Bridgewater in April used baskets of credit derivatives in Europe and the United States to bet against corporate bond markets, according to people familiar with the trade. The spread on the main high-yield CDX index, which tracks insurance products that protect against riskier corporate bond defaults, fell from around 375 basis points in early April to 475 basis points this month. -ci, indicating an increase in the cost of protection. against issuers who waive their debts.

Jensen declined to say how Bridgewater structured the short credit bet or what the size of the position was.

Even with the Fed’s current hawkish rhetoric, Jensen said he ultimately believes the Fed will blink and accept inflation above its 2% target. Policymakers, he says, will be unable to tolerate a stock market sell-off and the high unemployment that would likely result from raising rates high enough to bring inflation down to that threshold.

Otherwise, he estimated that stocks could “collapse” another 25% from current levels if the Fed was relentless in its efforts to fight inflation.

Earlier investments in the year paid off for Bridgewater, which is best known for its global macroeconomic approach in which it tries to profit by making bets based on economic trends. The fund was managing $151 billion in assets at the start of the year and its flagship investment fund Pure Alpha was up 26.2% this year through the end of May, according to a person familiar with the matter, versus a 13.3% drop for the benchmark S&P 500 index over this period.

Jensen attributed the current US stock market volatility in part to the Fed’s conclusion on quantitative easing. Without the central bank in place to absorb the large supply of Treasuries, other investors had to step in and, in doing so, sold other assets such as stocks. “So you see this flip-flop between selling bonds or selling stocks,” he said.

As for areas where the fund is bullish, Jensen said he favors commodities and inflation-linked bonds. Both asset classes would benefit, he said, from a stagflationary environment — a toxic combination of weak growth and rising prices.

On the greatest systemic risk to markets and the economy

Greg Jensen, Bridgewater’s co-chief investment officer, warned that the biggest systemic risk facing the US economy was that the Federal Reserve was effectively running out of ammunition.

Skyrocketing inflation has limited the tools at the disposal of the Fed and the federal government, given that an intervention by either would likely fuel the price pressures already weighing on the country, he said. -he declares. He warned that policymakers in Washington should “essentially allow a recession because the trade-off with inflation is so bad.”
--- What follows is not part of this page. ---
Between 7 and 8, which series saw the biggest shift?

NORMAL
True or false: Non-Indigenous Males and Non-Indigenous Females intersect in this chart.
In recent years, the Fed has supported financial markets in times of distress by lowering interest rates to historic lows and spending trillions of dollars on Treasuries and mortgage bonds, purchases that have helped inflate the value of other riskier assets. But Jensen said policymakers would struggle to use either when inflation is so high.

“You have reached the limits of interest rates and private sector debt and you have reached the limits of, say, printing money and using fiscal policy,” he said. declared. “The biggest systemic risk is that markets aren’t used to the kind of declines you have when the central bank can’t use monetary policy in weakness.”